Comment 1 Cosmin Truta 2013-05-03 17:41:09 PDT
Created attachment 200510 [details]
Comment 2 George Staikos 2013-05-03 18:46:34 PDT
This definitely looks more reasonable.
Comment 3 WebKit Commit Bot 2013-05-03 19:11:01 PDT
Comment on attachment 200510 [details]

Clearing flags on attachment: 200510

Committed r149548: <http://trac.webkit.org/changeset/149548>
Comment 4 WebKit Commit Bot 2013-05-03 19:11:03 PDT
All reviewed patches have been landed.  Closing bug.
Comment 5 Cosmin Truta 2013-05-04 01:18:38 PDT
I am changing the title of this bug. I had initially intended to file another patch for an unrelated issue (see comment #1), but there was too much excitement at the conference, and I ended up uploading another patch from the wrong place. Apologies for the confusion.
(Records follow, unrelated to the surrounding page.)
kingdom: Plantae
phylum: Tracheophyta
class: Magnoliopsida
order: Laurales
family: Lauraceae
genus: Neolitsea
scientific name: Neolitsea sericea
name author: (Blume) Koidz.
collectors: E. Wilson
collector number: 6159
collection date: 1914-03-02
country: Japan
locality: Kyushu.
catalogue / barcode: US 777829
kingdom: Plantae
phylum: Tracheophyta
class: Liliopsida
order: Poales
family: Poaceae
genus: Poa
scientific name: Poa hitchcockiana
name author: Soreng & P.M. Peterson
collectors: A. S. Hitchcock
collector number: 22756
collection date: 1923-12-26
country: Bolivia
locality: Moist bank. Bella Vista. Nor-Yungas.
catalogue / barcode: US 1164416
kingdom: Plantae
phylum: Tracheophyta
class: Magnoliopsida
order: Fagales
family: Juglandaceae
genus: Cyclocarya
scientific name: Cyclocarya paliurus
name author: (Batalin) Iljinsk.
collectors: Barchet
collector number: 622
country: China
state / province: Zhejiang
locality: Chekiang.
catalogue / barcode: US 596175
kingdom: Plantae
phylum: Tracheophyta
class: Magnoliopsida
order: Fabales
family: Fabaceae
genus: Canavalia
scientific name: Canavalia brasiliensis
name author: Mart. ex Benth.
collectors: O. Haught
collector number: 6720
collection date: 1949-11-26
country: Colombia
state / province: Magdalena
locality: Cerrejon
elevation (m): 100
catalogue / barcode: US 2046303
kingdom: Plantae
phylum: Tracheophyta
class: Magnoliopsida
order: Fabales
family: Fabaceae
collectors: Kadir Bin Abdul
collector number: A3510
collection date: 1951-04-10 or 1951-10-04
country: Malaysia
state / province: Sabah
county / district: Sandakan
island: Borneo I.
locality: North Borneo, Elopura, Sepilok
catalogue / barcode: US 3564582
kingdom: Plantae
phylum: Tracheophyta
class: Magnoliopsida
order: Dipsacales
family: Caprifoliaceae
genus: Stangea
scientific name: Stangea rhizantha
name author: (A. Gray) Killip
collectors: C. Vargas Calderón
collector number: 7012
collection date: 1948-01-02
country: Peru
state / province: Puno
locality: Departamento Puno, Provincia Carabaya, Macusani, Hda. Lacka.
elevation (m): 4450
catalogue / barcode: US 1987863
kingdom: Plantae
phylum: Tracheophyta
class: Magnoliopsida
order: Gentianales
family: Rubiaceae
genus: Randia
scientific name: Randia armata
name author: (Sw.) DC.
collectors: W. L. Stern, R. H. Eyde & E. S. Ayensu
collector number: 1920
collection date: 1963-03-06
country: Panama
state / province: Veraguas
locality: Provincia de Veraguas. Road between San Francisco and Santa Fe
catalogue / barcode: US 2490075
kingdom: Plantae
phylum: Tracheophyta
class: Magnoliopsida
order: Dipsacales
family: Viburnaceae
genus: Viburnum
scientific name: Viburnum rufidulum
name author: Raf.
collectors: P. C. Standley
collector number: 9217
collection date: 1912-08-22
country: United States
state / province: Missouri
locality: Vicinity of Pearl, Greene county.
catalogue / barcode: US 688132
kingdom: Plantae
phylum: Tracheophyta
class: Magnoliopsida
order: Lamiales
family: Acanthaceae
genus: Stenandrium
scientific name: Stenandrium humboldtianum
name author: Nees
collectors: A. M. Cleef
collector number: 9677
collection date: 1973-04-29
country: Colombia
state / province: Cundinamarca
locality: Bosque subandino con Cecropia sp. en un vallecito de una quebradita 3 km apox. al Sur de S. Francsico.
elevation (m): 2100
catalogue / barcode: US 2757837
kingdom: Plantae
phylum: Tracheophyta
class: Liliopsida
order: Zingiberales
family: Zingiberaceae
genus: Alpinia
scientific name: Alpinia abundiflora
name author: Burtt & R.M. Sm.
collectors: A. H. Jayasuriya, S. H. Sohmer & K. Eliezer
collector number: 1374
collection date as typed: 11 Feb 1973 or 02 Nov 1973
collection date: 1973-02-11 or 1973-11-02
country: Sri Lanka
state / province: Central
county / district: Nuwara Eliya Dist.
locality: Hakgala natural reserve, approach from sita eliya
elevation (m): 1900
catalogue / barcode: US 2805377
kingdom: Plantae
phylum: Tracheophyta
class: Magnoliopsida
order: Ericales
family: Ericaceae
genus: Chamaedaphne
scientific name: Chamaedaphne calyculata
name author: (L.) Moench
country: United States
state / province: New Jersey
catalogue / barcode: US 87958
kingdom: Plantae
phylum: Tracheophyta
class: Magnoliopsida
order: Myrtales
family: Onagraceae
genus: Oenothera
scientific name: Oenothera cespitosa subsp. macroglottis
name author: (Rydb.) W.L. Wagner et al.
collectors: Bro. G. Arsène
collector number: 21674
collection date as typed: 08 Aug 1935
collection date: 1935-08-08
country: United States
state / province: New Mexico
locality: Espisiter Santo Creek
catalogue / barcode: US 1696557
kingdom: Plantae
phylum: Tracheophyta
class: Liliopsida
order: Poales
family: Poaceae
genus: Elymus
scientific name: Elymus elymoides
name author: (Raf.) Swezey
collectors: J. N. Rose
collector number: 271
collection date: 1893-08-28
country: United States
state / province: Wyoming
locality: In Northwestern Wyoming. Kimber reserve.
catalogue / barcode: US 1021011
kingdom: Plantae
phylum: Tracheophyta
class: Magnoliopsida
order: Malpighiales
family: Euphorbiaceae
I will open a new bug for the issue mentioned in comment #1, and I will mark bug 115553 as a duplicate of this one.
Comment 6 Cosmin Truta 2013-05-04 01:21:56 PDT
*** Bug 115553 has been marked as a duplicate of this bug. ***
Comment 7 Cosmin Truta 2013-05-04 01:42:31 PDT
Created attachment 200523 [details]
C reimplementation with intermediate printouts

At the WebKit meeting, Filip Pizlo required additional data to back my precision claims regarding 1ULP roundoff errors. I will provide the test program and the intermediate output values, for comparison.
The final result obtained by the C reimplementation on Linux/x64 and QNX/ARM is exactly the same as what is given by JavaScriptCore executing 3d-morph.js on these respective platforms.
Comment 8 Cosmin Truta 2013-05-04 01:50:09 PDT
Created attachment 200524 [details]
Output on Linux/x64
Comment 9 Cosmin Truta 2013-05-04 01:50:41 PDT
Created attachment 200525 [details]
Output on QNX/ARM
Comment 10 Cosmin Truta 2013-05-04 02:21:21 PDT
Here is the discussion:

The results of some of the sin() calls differ rarely, and by not more than 1ULP.

The same is true for the terms of the final sum. Out of 120 terms, one of them differs by 2ULP, and 18 of them differ by 1ULP. Everything else is exact, even though the decimal representation in the attached output files confusingly shows otherwise.

The accumulation of errors in summing is insignificant everywhere except at the terms 29, 32, 89, 92 and 119. That's where the accumulated partial sum gets close to zero. Adding up approximate numbers with magnitudes >10, and then canceling them out, yield roundoff errors which, however small, differ in terms of their exponent, not mantissa, let alone ULPs. In fact, the mantissa at these particular locations is zero, and the exponent differences are significant.

As the error accumulate, the accumulated difference at term 118 is 66ULP, which is not a lot. It is, on the contrary, quite reasonable.

But that becomes very significant when term 119 wants to cancel out everything that had been summed before. 66ULP around the magnitude 8.271 becomes something wildly different when placed around the magnitude 0.